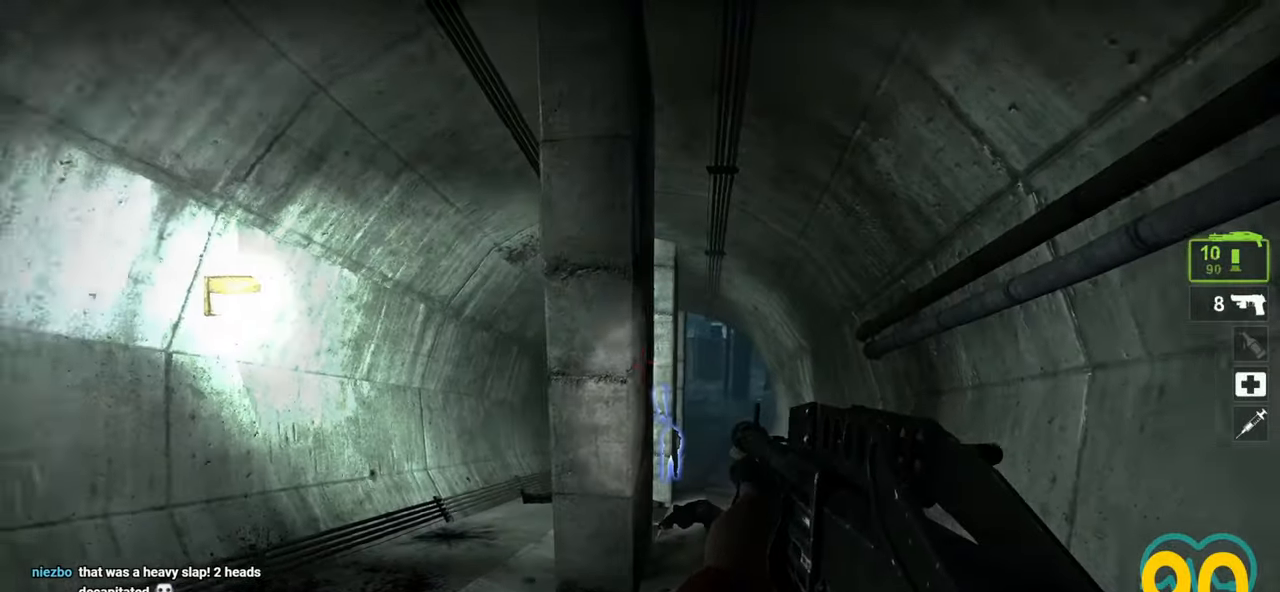
{"keys": ["a", "w"], "mouse": [], "mouse_move": "up-left", "events": [[150, "d", "down"], [200, "a", "down"], [233, "d", "up"], [283, "s", "up"], [383, "w", "down"]]}
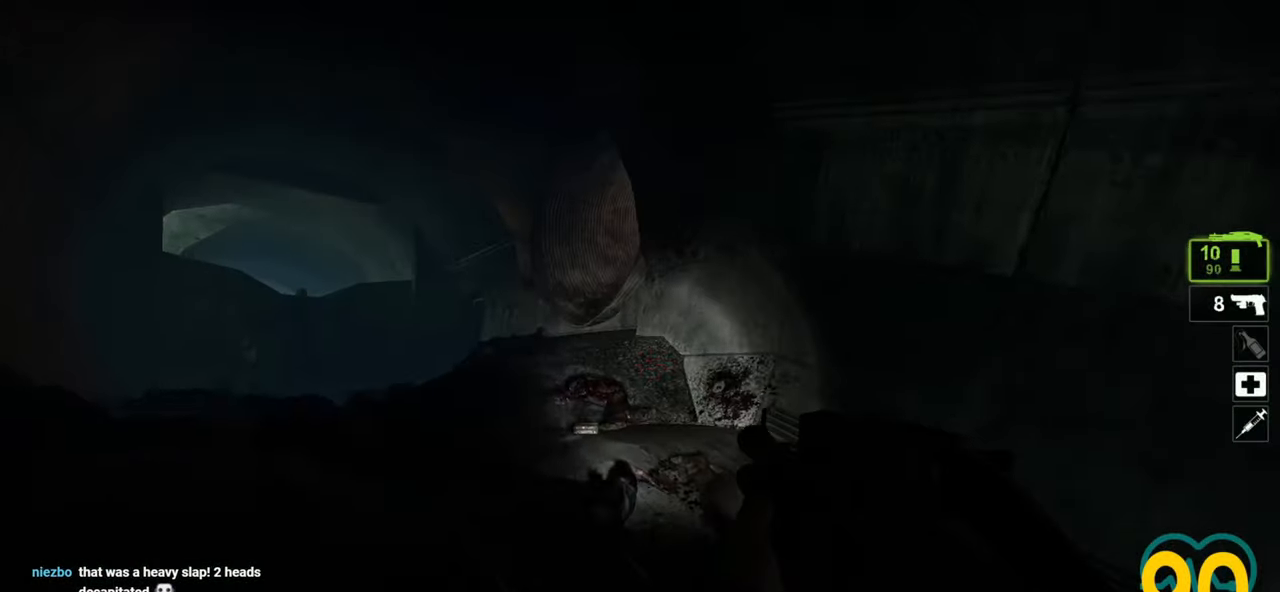
{"keys": ["a", "w"], "mouse": [], "mouse_move": "right", "events": []}
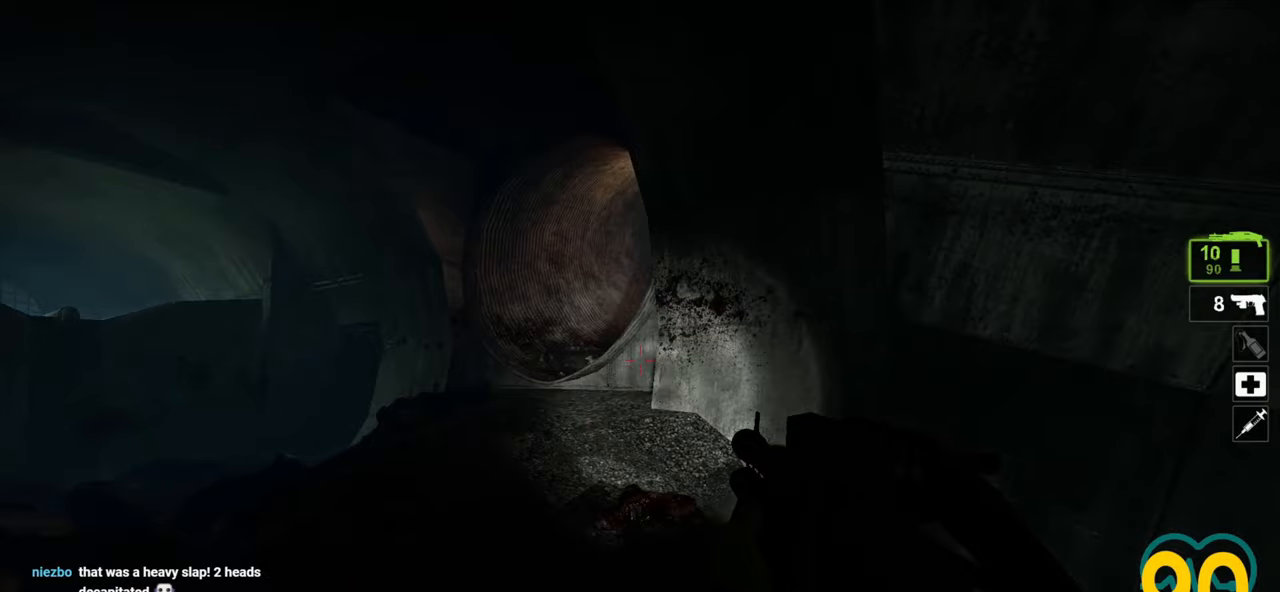
{"keys": ["a", "w"], "mouse": [], "mouse_move": "right", "events": []}
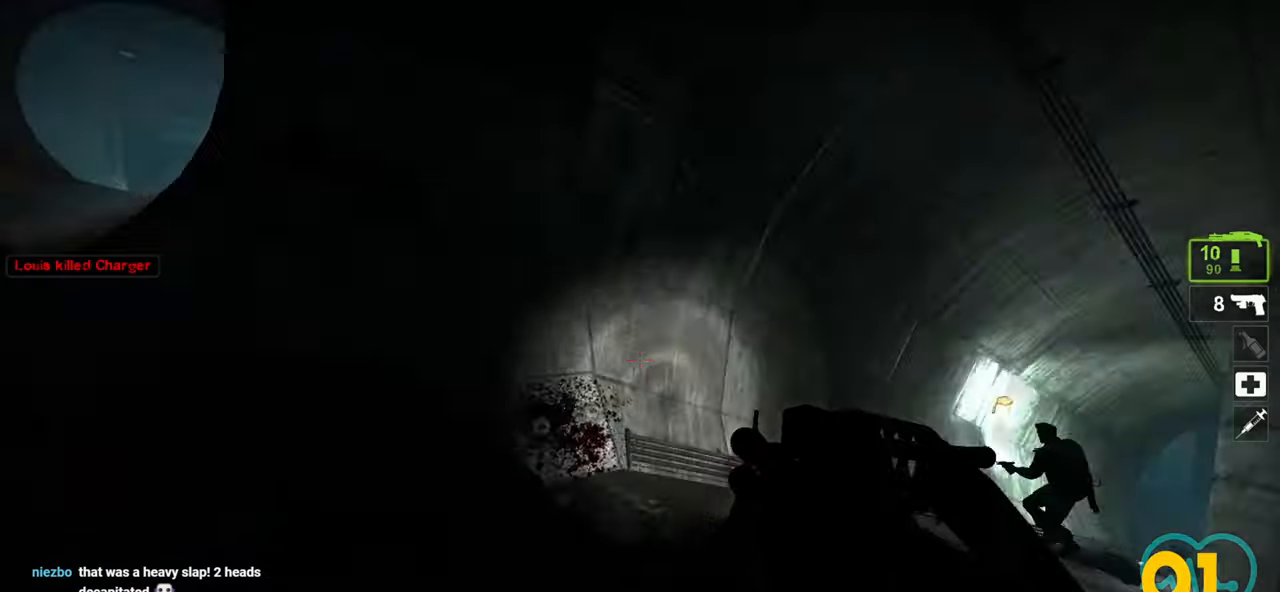
{"keys": ["a", "w"], "mouse": [], "mouse_move": "up-right", "events": [[83, "w", "up"], [133, "mouse_wheel", "down"], [183, "mouse_wheel", "up"], [183, "s", "down"], [233, "a", "up"], [233, "s", "up"], [283, "a", "down"], [333, "w", "down"]]}
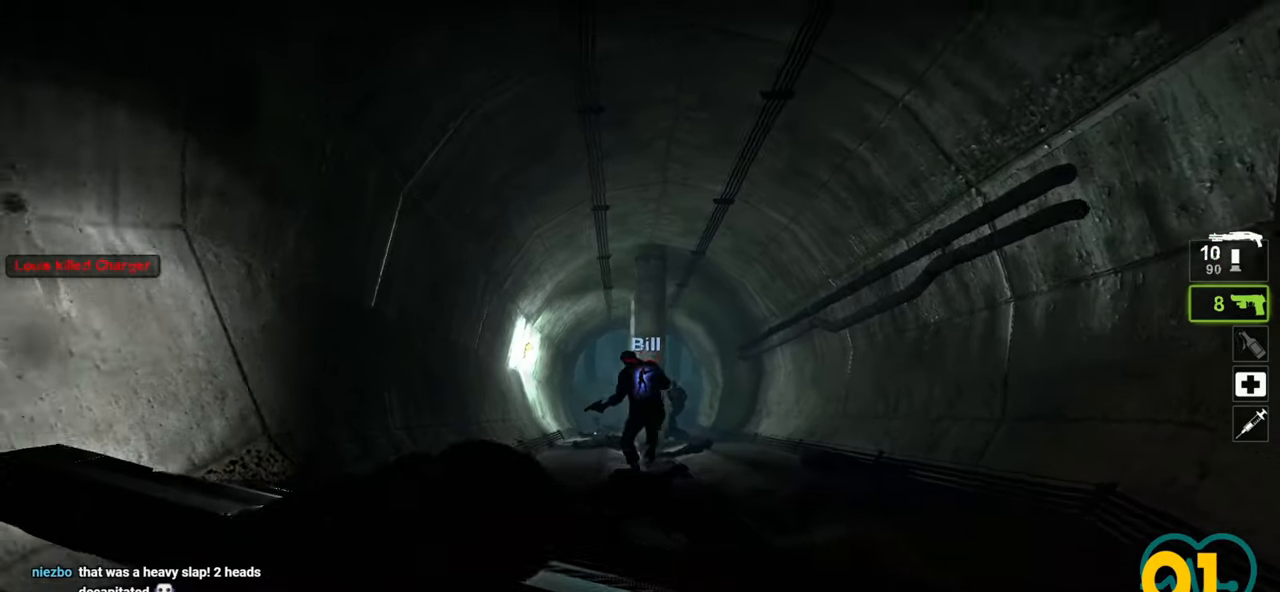
{"keys": ["a", "ctrl", "w"], "mouse": [], "mouse_move": "up", "events": [[300, "ctrl", "down"]]}
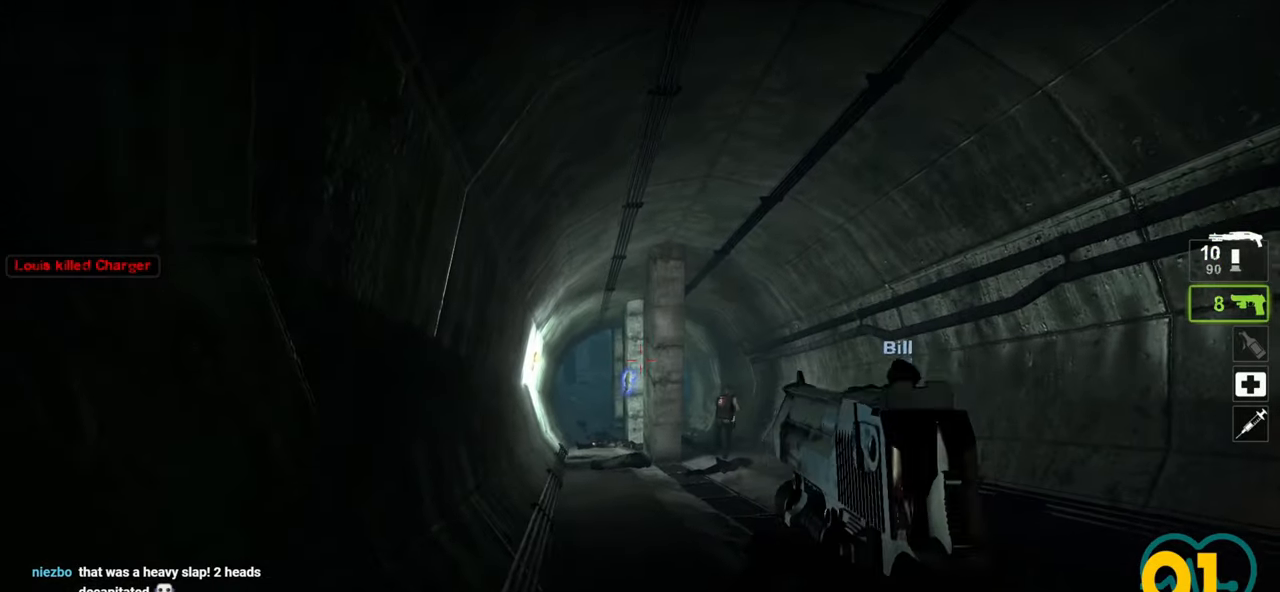
{"keys": ["d", "w"], "mouse": [], "mouse_move": "still", "events": [[83, "w", "up"], [283, "w", "down"], [317, "a", "up"], [317, "ctrl", "up"], [367, "d", "down"]]}
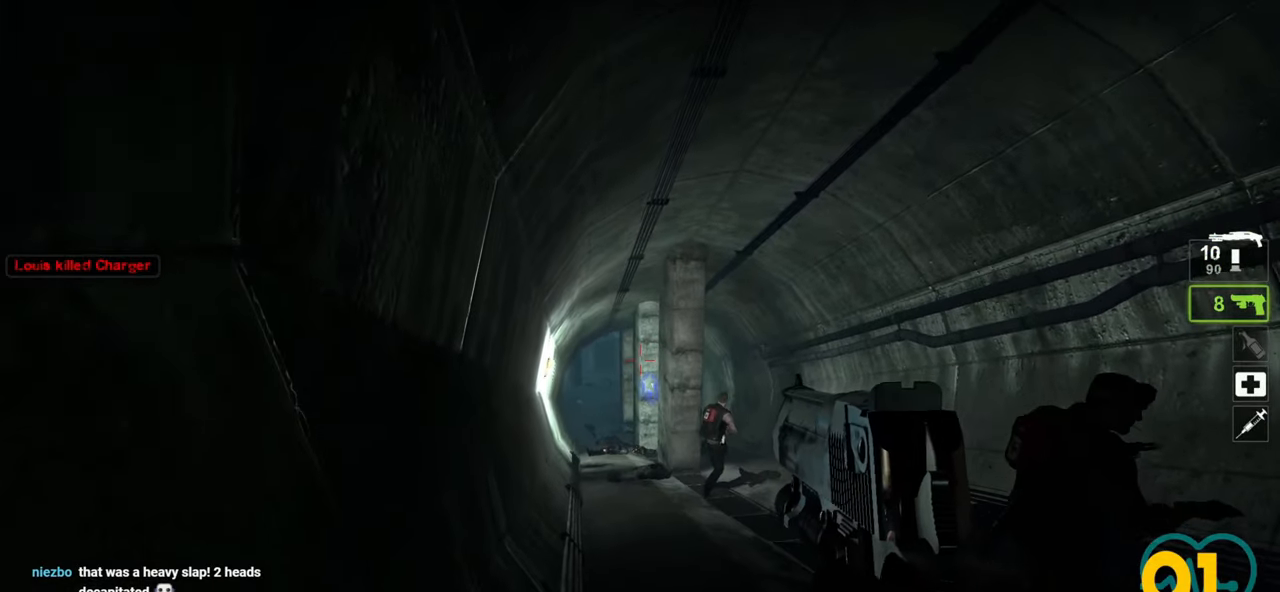
{"keys": ["d", "w"], "mouse": [], "mouse_move": "still", "events": [[150, "d", "up"], [233, "d", "down"]]}
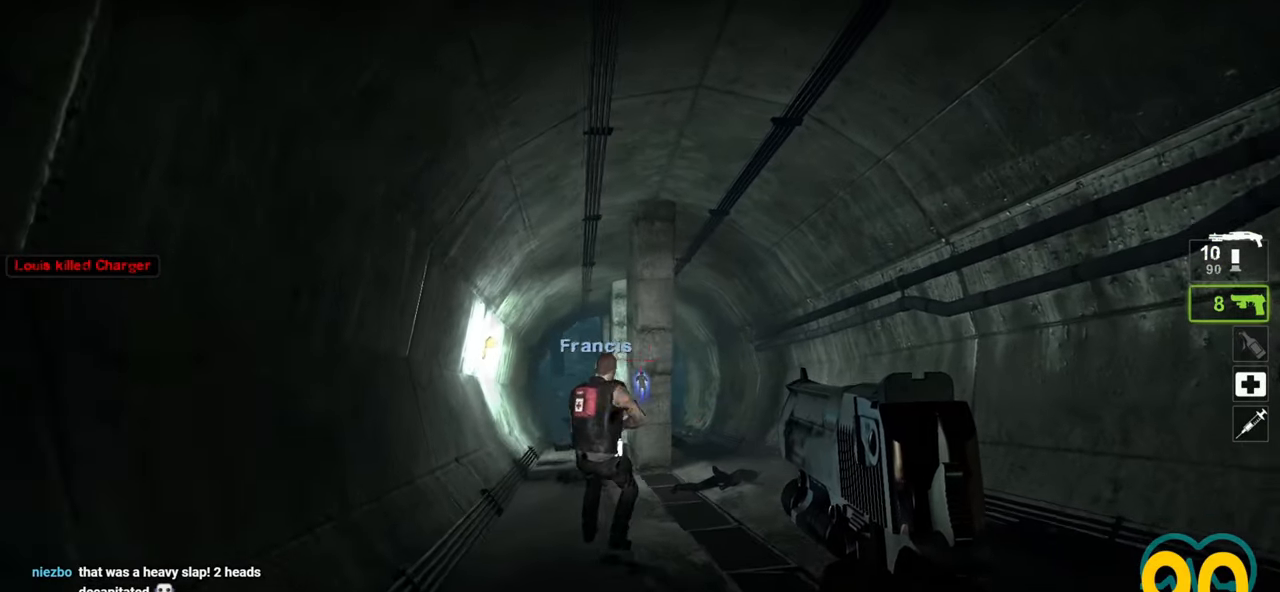
{"keys": ["d", "w"], "mouse": [], "mouse_move": "left", "events": []}
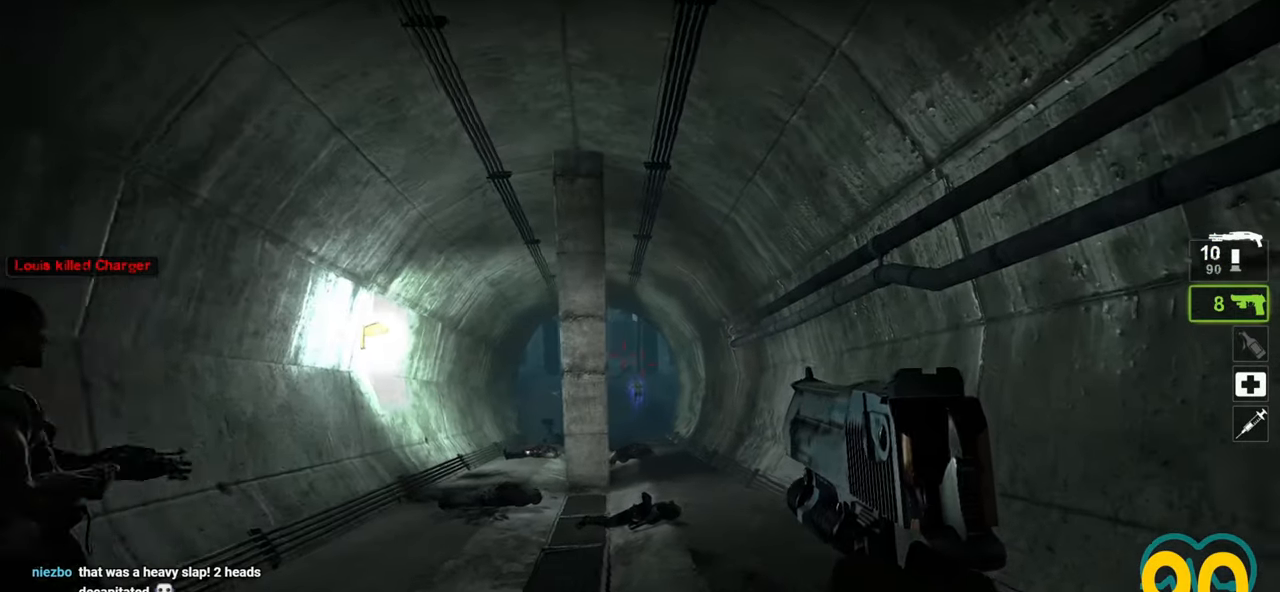
{"keys": ["ctrl", "d"], "mouse": [], "mouse_move": "still", "events": [[267, "ctrl", "down"], [400, "w", "up"]]}
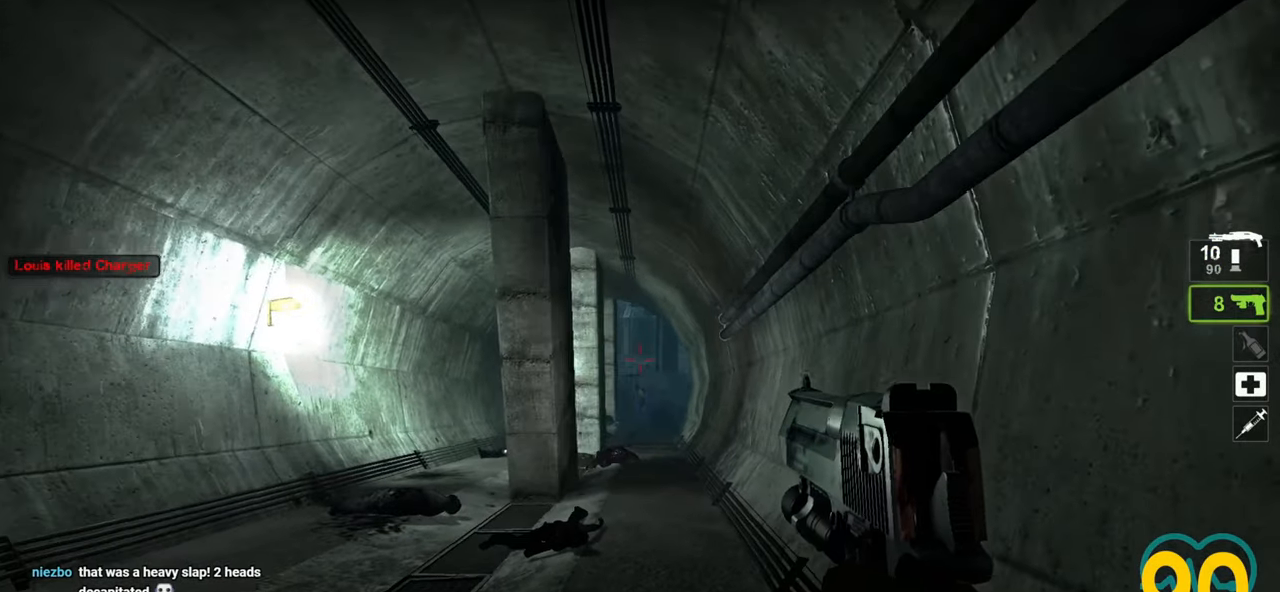
{"keys": ["ctrl"], "mouse": [], "mouse_move": "still", "events": [[83, "d", "up"]]}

EXERCISE DESCRIPTION
Your job is to repeat every entry exactly, keeping all pictures out of the copy.

PROBLEM SOLUTION
{"keys": ["a", "w"], "mouse": [], "mouse_move": "up-left", "events": [[150, "d", "down"], [200, "a", "down"], [233, "d", "up"], [283, "s", "up"], [383, "w", "down"]]}
{"keys": ["a", "w"], "mouse": [], "mouse_move": "right", "events": []}
{"keys": ["a", "w"], "mouse": [], "mouse_move": "right", "events": []}
{"keys": ["a", "w"], "mouse": [], "mouse_move": "up-right", "events": [[83, "w", "up"], [133, "mouse_wheel", "down"], [183, "mouse_wheel", "up"], [183, "s", "down"], [233, "a", "up"], [233, "s", "up"], [283, "a", "down"], [333, "w", "down"]]}
{"keys": ["a", "ctrl", "w"], "mouse": [], "mouse_move": "up", "events": [[300, "ctrl", "down"]]}
{"keys": ["d", "w"], "mouse": [], "mouse_move": "still", "events": [[83, "w", "up"], [283, "w", "down"], [317, "a", "up"], [317, "ctrl", "up"], [367, "d", "down"]]}
{"keys": ["d", "w"], "mouse": [], "mouse_move": "still", "events": [[150, "d", "up"], [233, "d", "down"]]}
{"keys": ["d", "w"], "mouse": [], "mouse_move": "left", "events": []}
{"keys": ["ctrl", "d"], "mouse": [], "mouse_move": "still", "events": [[267, "ctrl", "down"], [400, "w", "up"]]}
{"keys": ["ctrl"], "mouse": [], "mouse_move": "still", "events": [[83, "d", "up"]]}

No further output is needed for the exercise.